In particolare, la legge delega si propone di rivedere la disciplina delle opere orfane e di meglio definire il livello di diligenza richiesto per poter dichiarare che sono stati compiuti i «massimi sforzi» nella ricerca delle autorizzazioni alla pubblicazione da parte degli aventi diritto; ciò fornirebbe qualche certezza in più a coloro che utilizzano questo tipo di materiale. Inoltre, è possibile che l’Italia applichi in senso restrittivo l’art. 5 della Direttiva Europea che prevede una revisione delle possibilità di utilizzo, da parte degli istituti culturali e di formazione, dei materiali da essi conservati.


3.2. Interviste e committenza. - I rapporti tra l’intervistatore e le istituzioni committenti o gli archivi che gestiscono la conservazione delle registrazioni non sono invece regolati da norme standard; per questo motivo è necessario redigere un contratto dettagliato per l’ingaggio del ricercatore al momento della programmazione della ricerca.

Di regola quando un istituto o un archivio audiovisivo commissiona o finanzia una serie di interviste acquisisce i diritti di utilizzazione economica del prodotto, ovviamente sempre nei limiti dell’oggetto e delle finalità del contratto. Invece i diritti morali, ovvero la paternità dell’opera, restano al ricercatore perché sono per legge inalienabili.

L’istituto che detiene l’intervista, anche se ne ha acquisito i diritti di sfruttamento, non ne può disporre liberamente perché il ricercatore conserva la paternità e in quanto autore mantiene la facoltà di opporsi a eventuali tagli o altre forme di riadattamento da parte di altri; di fatto l’istituto non può applicare le licenze Creative Commons che comportano modifiche dell’opera senza l’assenso dell’autore.


3.3. Interviste e consultazione. - Attorno alla raccolta di interviste esiste un considerevole apparato tecnico-concettuale che ne consente la fruizione e la ricerca, ormai quasi sempre strutturato sotto forma di base di dati (database).

I termini di indicizzazione e i dati catalografici attribuiti ai documenti audiovisivi o ai loro segmenti temporali e il relativo apparato informatico costituiscono un patrimonio di proprietà dell’istituto.

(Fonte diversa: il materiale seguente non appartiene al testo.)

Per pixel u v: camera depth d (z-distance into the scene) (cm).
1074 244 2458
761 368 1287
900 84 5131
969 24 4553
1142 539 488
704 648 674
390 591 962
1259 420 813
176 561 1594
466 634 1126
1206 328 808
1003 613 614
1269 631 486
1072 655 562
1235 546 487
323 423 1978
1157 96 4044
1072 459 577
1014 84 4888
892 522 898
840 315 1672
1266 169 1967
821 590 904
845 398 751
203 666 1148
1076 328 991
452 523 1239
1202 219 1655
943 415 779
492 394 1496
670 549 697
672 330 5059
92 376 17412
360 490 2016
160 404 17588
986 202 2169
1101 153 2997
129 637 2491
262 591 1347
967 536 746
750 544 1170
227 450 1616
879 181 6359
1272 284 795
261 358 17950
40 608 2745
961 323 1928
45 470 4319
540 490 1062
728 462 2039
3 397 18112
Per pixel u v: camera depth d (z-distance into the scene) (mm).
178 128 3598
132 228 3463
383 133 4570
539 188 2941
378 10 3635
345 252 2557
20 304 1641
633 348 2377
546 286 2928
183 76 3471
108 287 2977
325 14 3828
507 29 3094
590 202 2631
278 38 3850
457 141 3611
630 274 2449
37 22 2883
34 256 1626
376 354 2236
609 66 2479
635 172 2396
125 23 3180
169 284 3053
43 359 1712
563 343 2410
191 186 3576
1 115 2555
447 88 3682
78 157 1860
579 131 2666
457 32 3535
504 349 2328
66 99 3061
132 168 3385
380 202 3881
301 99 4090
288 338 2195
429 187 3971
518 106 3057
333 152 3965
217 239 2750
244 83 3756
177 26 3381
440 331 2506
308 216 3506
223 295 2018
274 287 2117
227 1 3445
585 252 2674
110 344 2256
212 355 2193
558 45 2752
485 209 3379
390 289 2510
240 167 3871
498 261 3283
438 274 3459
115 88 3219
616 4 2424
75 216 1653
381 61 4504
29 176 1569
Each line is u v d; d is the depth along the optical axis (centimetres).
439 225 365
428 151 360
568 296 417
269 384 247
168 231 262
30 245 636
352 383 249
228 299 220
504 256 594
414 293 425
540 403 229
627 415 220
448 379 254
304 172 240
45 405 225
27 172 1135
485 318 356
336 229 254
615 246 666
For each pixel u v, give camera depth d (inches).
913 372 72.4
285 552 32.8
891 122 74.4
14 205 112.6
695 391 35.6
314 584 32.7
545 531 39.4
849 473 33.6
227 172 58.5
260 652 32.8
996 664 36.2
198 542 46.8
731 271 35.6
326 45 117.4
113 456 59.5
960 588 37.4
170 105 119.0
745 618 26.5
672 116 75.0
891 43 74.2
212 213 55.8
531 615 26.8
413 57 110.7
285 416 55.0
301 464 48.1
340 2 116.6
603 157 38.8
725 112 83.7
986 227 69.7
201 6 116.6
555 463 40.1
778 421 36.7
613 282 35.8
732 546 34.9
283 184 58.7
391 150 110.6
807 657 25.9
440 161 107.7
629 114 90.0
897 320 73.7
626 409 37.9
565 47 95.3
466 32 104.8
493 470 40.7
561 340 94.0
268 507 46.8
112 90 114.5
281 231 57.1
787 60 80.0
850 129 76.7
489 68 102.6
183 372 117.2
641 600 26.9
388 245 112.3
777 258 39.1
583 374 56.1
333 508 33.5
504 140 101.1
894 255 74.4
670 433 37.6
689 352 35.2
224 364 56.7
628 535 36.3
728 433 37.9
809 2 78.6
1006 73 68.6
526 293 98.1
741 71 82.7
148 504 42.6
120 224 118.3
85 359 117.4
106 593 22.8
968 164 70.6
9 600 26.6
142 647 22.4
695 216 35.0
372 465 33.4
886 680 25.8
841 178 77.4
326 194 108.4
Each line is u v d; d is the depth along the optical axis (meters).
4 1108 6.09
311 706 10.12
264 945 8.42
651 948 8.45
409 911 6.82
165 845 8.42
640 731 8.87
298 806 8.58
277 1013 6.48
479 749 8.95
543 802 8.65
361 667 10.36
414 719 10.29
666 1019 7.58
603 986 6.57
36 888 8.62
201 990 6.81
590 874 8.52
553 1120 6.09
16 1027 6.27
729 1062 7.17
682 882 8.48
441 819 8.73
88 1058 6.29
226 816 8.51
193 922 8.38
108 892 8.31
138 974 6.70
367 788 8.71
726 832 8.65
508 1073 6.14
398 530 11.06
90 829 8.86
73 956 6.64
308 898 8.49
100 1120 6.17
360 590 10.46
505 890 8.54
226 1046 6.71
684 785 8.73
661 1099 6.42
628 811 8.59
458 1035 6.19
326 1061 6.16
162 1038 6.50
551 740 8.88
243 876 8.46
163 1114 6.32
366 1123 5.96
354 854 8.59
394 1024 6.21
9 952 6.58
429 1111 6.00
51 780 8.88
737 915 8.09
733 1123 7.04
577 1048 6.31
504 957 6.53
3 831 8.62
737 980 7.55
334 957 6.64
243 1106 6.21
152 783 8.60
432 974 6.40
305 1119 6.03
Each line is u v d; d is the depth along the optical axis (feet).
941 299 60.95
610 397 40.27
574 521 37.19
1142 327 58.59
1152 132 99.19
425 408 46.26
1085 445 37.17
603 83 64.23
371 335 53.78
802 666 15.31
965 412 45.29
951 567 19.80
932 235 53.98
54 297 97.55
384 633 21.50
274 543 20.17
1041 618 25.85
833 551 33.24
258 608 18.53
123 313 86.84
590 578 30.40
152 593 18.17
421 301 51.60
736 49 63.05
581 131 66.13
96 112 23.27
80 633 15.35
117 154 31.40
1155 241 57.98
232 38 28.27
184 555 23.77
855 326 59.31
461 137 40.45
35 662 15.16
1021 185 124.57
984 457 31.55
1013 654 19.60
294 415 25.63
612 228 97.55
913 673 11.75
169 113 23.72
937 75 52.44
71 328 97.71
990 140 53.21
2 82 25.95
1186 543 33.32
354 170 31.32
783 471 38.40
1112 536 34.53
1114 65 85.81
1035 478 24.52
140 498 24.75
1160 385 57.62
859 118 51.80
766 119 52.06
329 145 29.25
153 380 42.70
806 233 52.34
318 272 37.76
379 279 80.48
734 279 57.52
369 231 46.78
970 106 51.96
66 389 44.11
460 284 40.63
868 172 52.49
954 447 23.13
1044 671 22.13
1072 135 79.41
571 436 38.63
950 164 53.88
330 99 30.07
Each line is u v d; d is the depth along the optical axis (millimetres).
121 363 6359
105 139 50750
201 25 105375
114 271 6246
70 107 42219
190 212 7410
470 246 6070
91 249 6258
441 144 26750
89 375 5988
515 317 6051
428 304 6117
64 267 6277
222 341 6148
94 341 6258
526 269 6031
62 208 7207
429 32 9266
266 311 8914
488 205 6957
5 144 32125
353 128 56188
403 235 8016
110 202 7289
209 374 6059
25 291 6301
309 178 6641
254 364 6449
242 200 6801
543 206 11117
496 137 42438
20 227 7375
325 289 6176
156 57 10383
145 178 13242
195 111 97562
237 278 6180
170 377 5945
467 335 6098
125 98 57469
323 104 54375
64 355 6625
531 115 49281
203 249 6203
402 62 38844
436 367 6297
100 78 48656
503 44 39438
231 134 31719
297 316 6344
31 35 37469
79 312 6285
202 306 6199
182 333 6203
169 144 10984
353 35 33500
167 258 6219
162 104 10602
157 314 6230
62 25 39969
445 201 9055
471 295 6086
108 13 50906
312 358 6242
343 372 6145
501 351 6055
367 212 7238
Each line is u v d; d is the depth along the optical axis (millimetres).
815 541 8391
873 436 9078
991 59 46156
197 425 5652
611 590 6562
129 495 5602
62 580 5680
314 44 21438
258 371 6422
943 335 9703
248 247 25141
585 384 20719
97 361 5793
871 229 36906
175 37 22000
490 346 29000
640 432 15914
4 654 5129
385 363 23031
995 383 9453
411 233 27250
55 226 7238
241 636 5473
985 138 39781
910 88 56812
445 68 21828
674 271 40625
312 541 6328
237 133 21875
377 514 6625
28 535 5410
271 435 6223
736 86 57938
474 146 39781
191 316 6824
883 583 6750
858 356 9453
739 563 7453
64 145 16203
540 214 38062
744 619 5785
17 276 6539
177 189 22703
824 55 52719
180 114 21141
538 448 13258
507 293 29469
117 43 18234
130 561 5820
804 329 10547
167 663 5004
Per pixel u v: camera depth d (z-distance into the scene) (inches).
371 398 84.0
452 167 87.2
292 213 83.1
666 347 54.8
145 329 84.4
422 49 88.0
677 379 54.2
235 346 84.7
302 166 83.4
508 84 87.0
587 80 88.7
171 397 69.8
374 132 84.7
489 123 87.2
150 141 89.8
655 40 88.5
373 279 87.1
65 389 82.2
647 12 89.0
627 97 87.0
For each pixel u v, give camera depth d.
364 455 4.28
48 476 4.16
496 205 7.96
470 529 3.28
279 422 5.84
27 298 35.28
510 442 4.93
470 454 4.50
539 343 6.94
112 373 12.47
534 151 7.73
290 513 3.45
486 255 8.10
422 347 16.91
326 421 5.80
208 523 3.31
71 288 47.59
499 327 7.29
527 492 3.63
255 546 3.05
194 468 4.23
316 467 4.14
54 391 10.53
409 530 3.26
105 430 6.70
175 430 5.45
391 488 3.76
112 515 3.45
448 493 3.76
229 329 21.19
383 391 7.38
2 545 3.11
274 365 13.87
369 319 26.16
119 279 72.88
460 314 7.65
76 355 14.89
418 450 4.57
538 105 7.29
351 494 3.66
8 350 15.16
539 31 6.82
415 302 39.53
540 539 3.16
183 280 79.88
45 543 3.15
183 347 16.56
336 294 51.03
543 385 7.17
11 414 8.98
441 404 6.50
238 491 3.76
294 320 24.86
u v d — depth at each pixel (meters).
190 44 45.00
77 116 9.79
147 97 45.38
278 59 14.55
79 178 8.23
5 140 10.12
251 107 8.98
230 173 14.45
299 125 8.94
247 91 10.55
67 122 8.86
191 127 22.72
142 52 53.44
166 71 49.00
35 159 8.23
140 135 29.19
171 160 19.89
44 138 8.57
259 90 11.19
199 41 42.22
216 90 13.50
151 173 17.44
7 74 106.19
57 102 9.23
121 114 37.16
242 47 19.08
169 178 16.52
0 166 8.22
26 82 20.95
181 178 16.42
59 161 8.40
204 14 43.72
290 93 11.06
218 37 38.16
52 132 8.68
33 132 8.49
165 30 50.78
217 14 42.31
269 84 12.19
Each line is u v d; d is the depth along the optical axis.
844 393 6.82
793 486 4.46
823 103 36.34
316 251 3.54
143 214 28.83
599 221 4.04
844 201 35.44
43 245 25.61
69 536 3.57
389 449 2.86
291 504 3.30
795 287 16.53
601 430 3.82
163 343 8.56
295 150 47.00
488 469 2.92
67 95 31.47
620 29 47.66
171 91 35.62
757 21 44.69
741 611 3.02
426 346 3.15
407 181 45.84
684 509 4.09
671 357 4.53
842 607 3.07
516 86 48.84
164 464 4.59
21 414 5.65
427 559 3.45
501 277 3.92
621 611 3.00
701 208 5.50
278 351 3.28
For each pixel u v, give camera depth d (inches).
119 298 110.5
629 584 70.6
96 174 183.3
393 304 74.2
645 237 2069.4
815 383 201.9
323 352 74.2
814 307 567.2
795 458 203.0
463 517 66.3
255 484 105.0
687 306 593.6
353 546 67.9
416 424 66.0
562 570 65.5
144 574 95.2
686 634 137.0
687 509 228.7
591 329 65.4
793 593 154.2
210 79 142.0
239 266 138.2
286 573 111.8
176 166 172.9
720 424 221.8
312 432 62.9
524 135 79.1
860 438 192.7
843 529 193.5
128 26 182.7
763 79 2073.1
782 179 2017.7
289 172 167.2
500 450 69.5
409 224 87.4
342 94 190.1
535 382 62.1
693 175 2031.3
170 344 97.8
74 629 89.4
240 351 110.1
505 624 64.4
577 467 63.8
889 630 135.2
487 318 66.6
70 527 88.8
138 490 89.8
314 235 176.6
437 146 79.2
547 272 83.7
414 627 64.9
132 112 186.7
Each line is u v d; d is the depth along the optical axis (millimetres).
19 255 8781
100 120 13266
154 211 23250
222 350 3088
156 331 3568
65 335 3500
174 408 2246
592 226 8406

La legge sulla proprietà intellettuale considera le basi dati come opere dell’ingegno di carattere creativo e stabilisce che “Salvo patto contrario, il datore di lavoro è titolare del diritto esclusivo di utilizzazione economica del programma per elaboratore o della banca di dati creati dal lavoratore dipendente nell’esecuzione delle sue mansioni o su istruzioni impartite dallo stesso datore di lavoro” (art. 12 bis), dove l’istituto è libero di disporre della struttura informatico-concettuale, mentre le interviste vengono tutelate in modo indipendente secondo i principi che abbiamo visto.

È facile intuire il contributo dell’ingegno di chi progetta una banca dati, definisce un thesaurus, attribuisce i termini di indicizzazione ai documenti, ma al di là dell’azione creativa le basi dati sono protette dall’articolo 102 bis e ter, anche come frutto di investimenti finanziari, di tempo o di lavoro con l’assunzione dei relativi rischi.